Como fica em inglês a seguinte frase do trecho sobre a decisão do ministro: "A decisão do ministro decorre de sanções que foram aplicadas por conselhos regionais de medicina e por gestores de saúde a profissionais de serviços de aborto legal que utilizam a técnica de assistolia fetal para a interrupção de gestações acima de 22 semanas."?

* _TRECHO FORNECIDO_
▬▬▬▬▬▬

A decisão, uma liminar (urgente e provisória), será levada para apreciação dos demais ministros da corte, e é complementar a outra determinação de Moraes, do dia 17, que suspendeu a resolução.

Ato pela descriminalização e legalização do aborto na América Latina e Caribe, na avenida Paulista - Bruno Santos/Folhapress

A decisão do ministro decorre de sanções que foram aplicadas por conselhos regionais de medicina e por gestores de saúde a profissionais de serviços de aborto legal que utilizam a técnica de assistolia fetal para a interrupção de gestações acima de 22 semanas.

O procedimento é indicado para casos de interrupção da gestação acima de 22 semanas, consiste na injeção de produtos químicos no feto para evitar que ele nasça com sinais vitais. É recomendado pela OMS (Organização Mundial da Saúde) e tido pelos protocolos nacionais e internacionais de obstetrícia como a melhor prática assistencial à mulher em casos de aborto legal acima de 20 semanas.

▬▬▬▬▬▬

* _Registros extraídos de uma coleção_
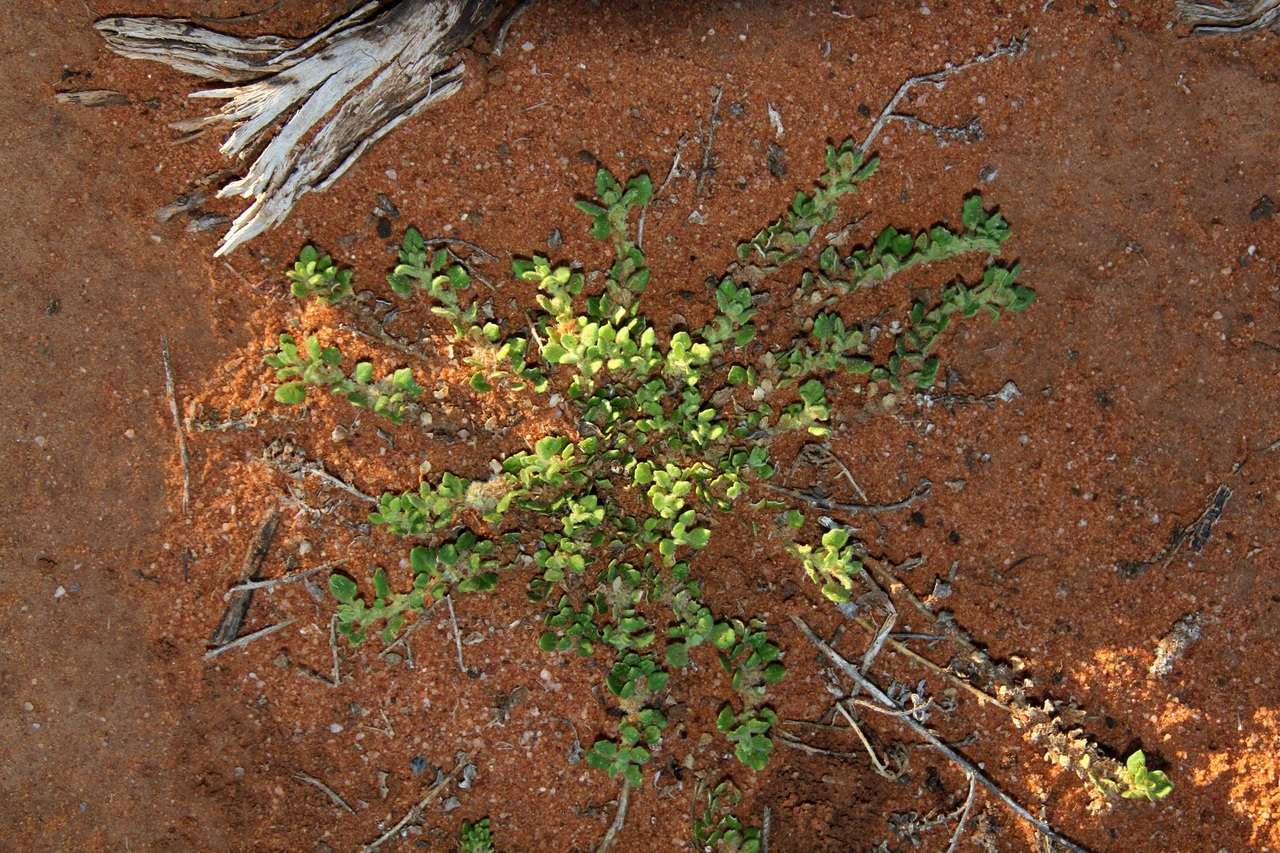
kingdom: Plantae
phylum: Tracheophyta
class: Magnoliopsida
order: Caryophyllales
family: Amaranthaceae
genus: Dysphania
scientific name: Dysphania cristata
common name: Crested goosefoot
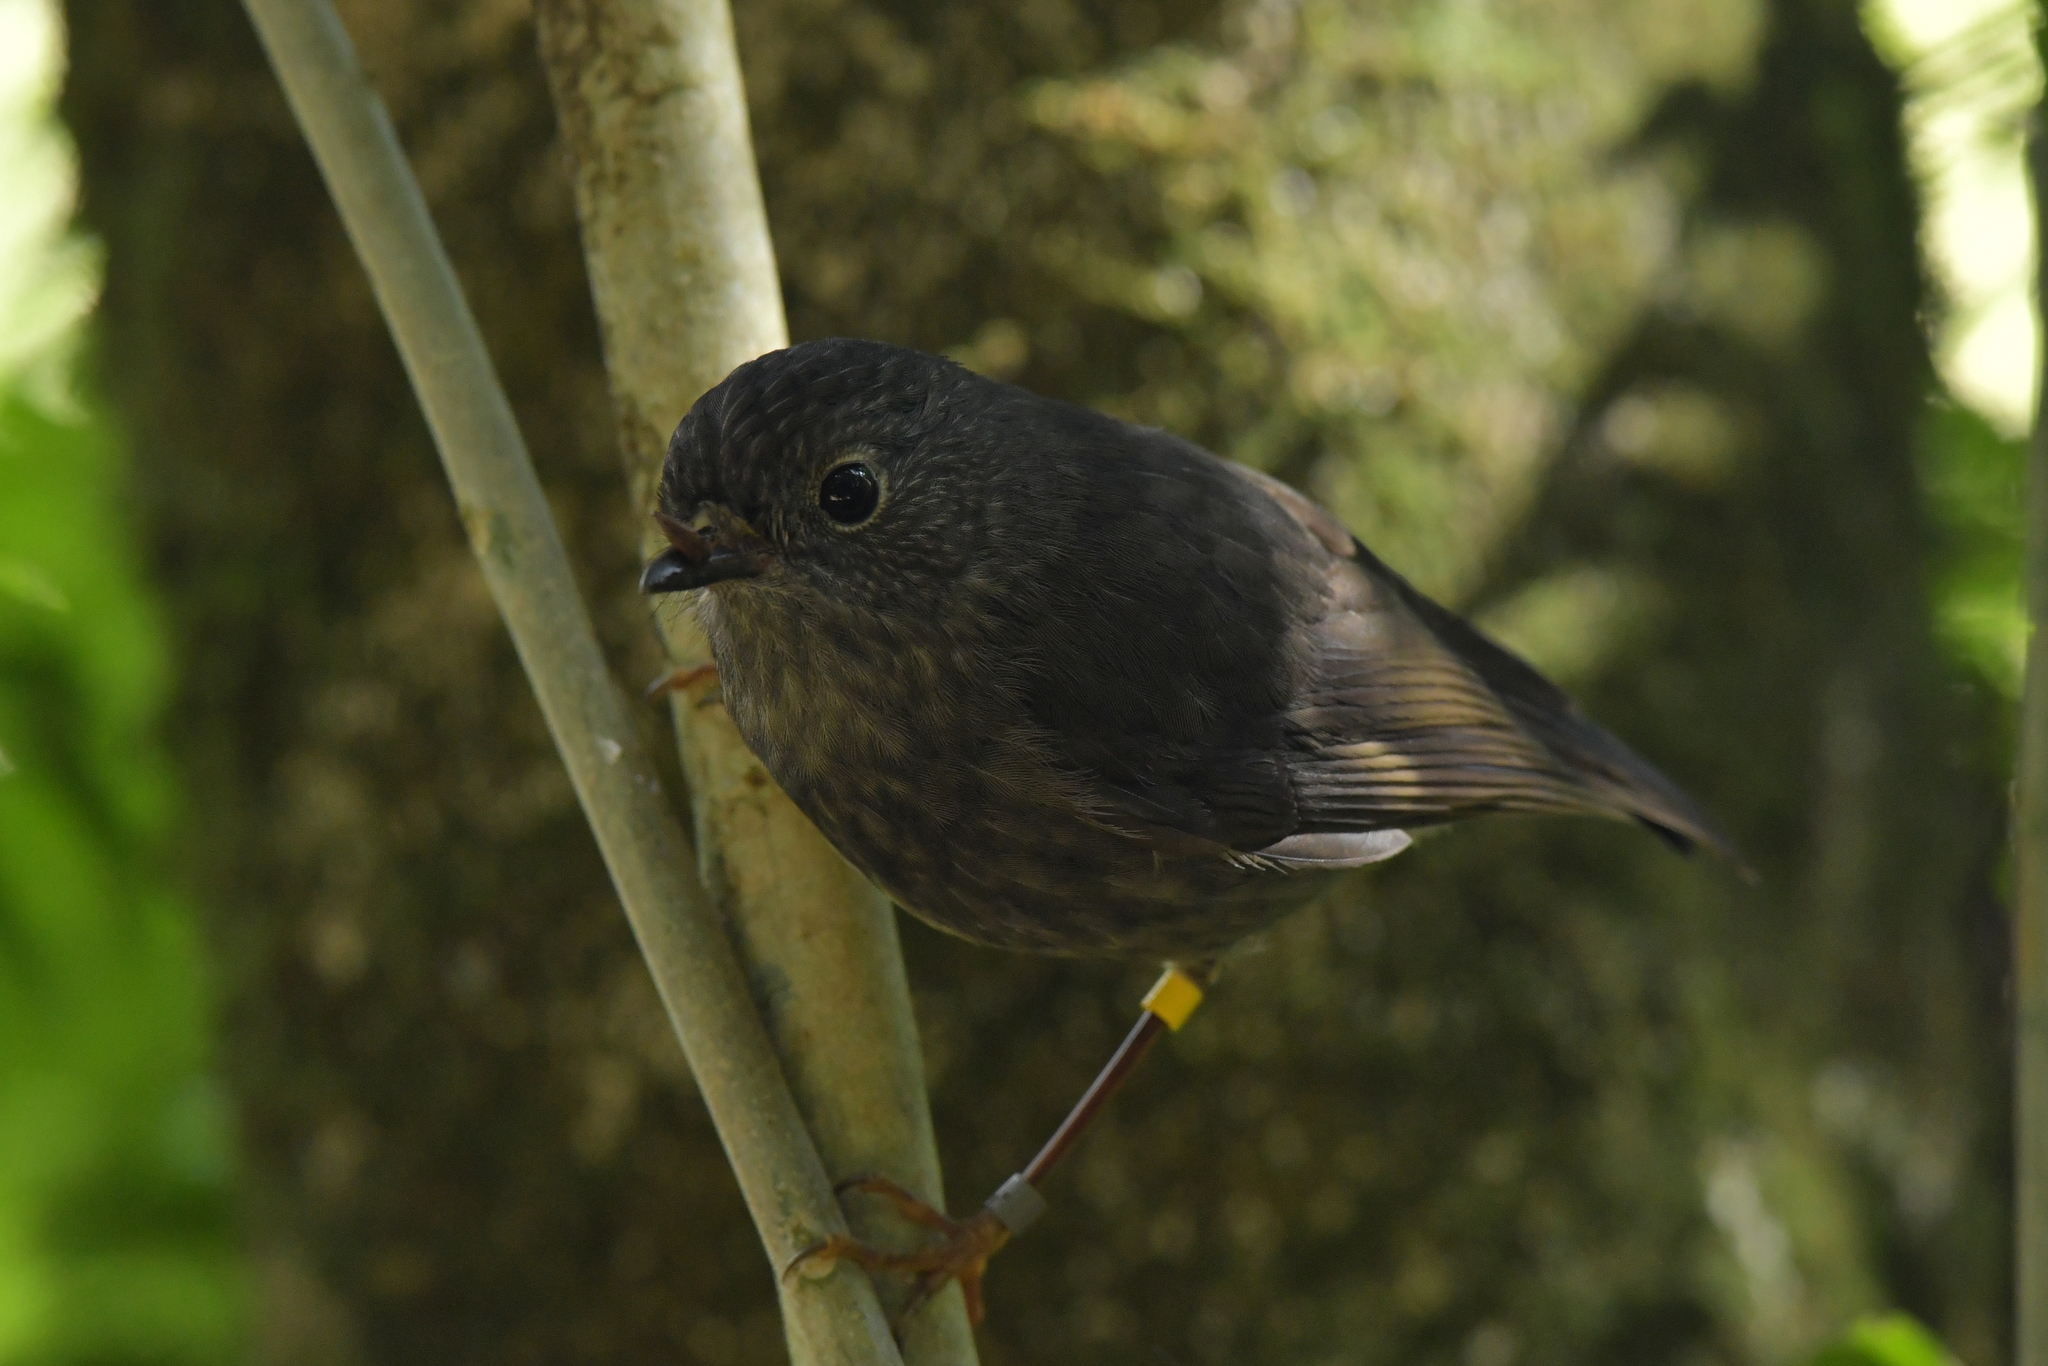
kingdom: Animalia
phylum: Chordata
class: Aves
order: Passeriformes
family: Petroicidae
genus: Petroica
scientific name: Petroica australis
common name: New zealand robin
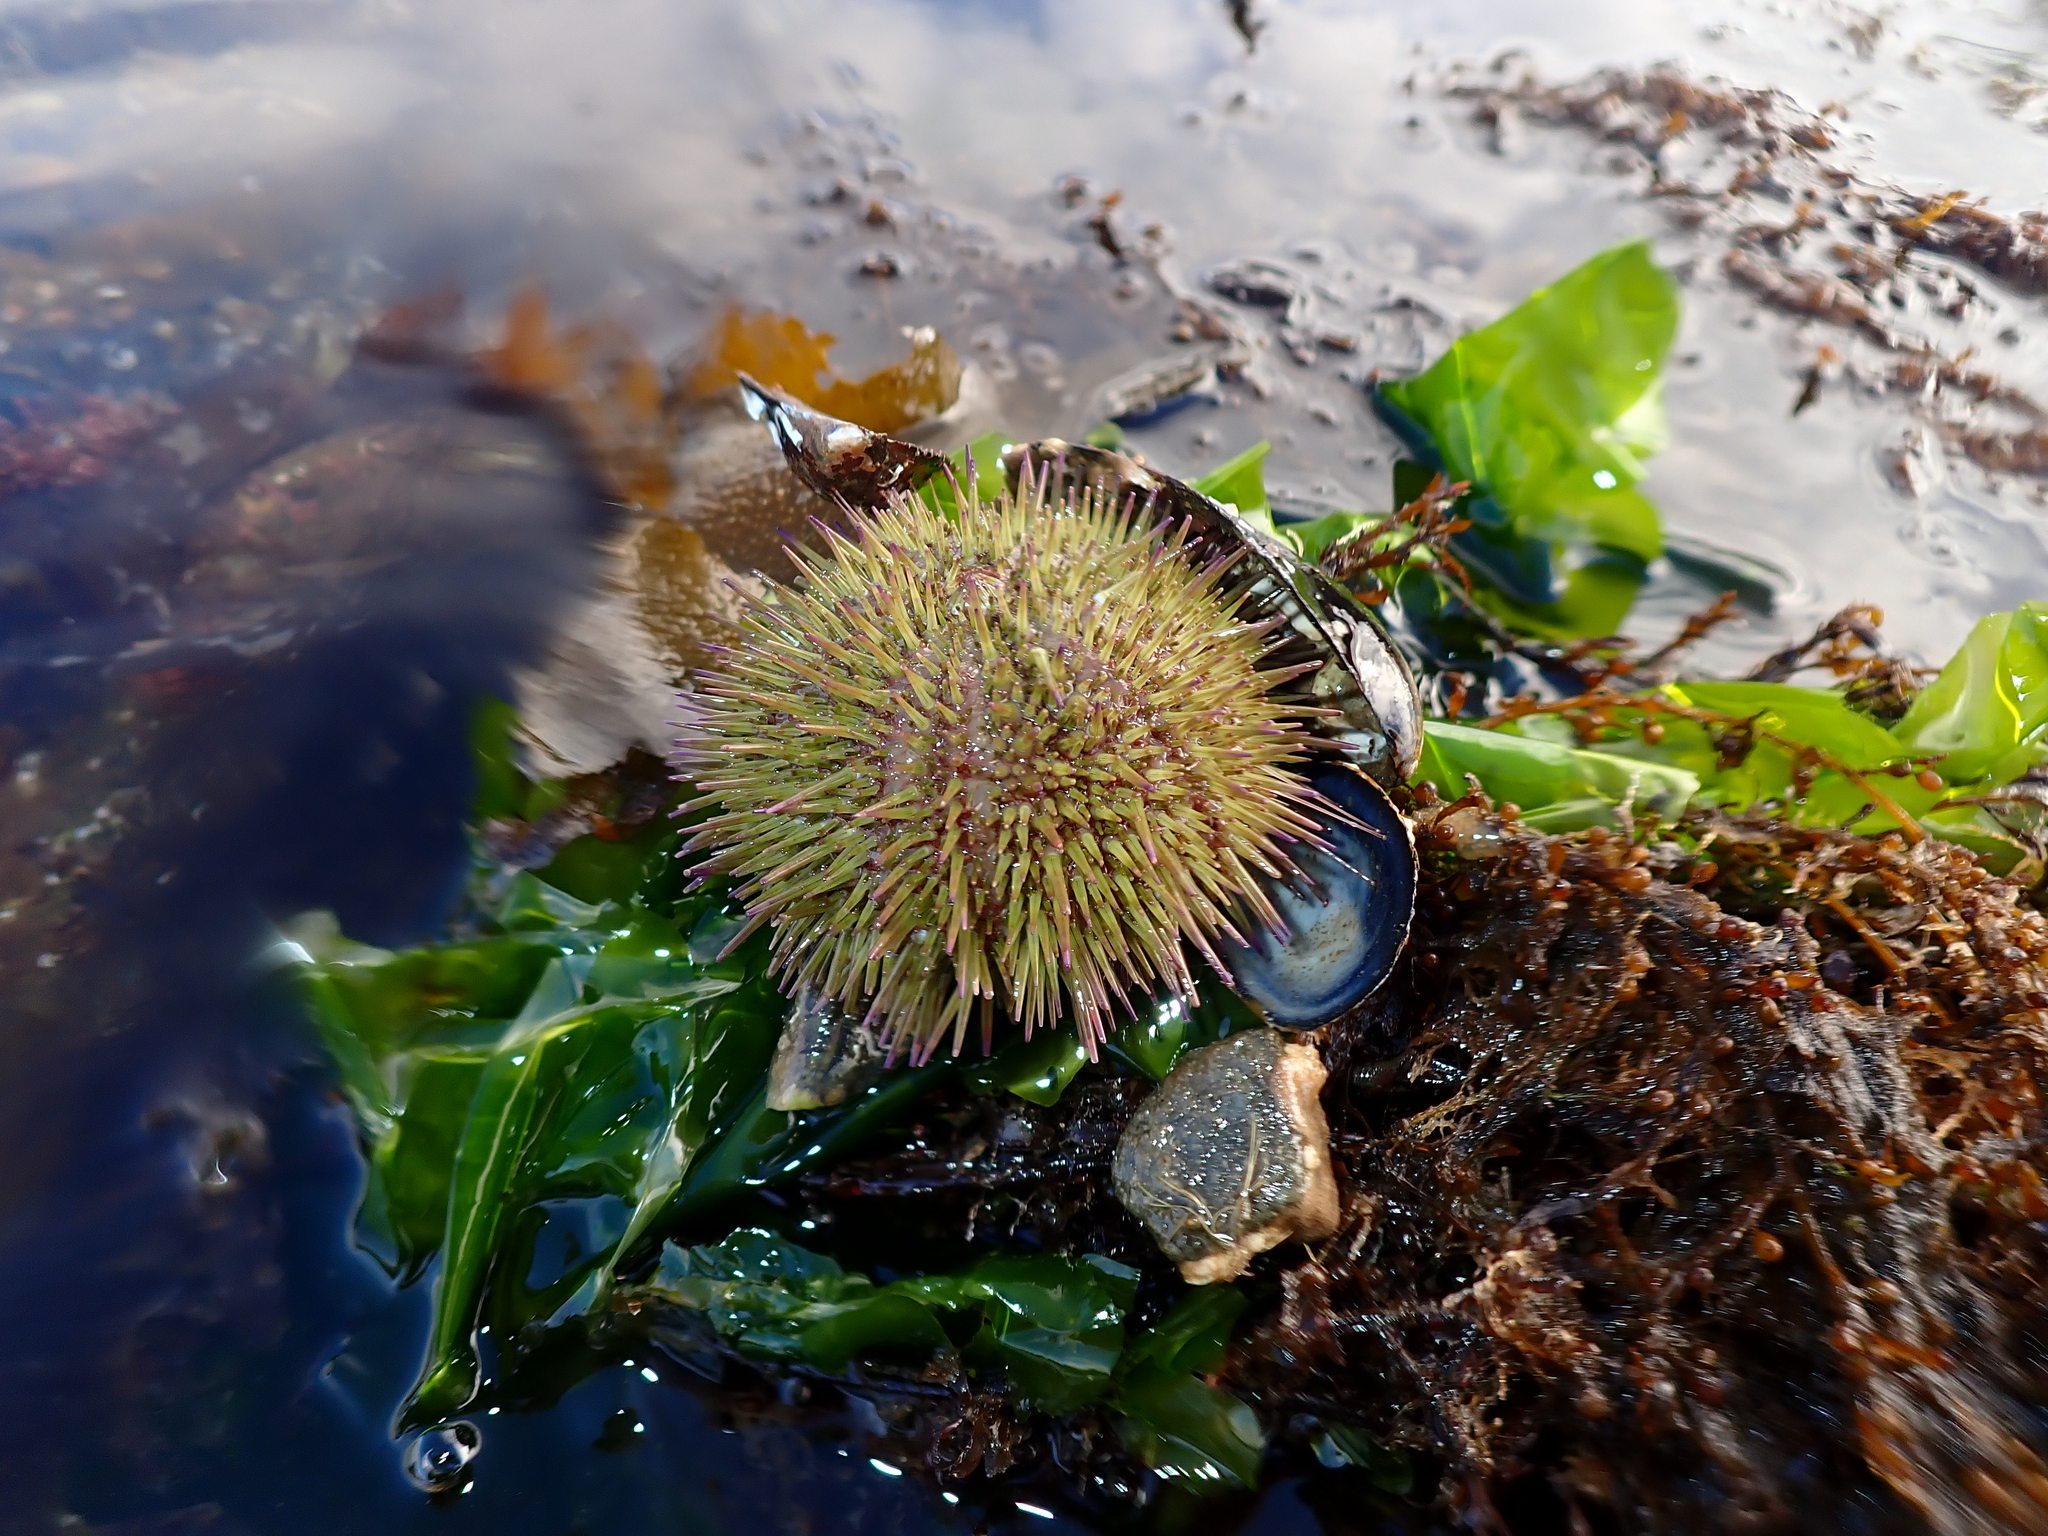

▬▬▬▬▬▬

* _RESULTADO DA TAREFA_
The minister's decision stems from sanctions that were imposed by regional medical councils and by health managers on professionals at legal abortion services who use the fetal asystole technique to terminate pregnancies beyond 22 weeks.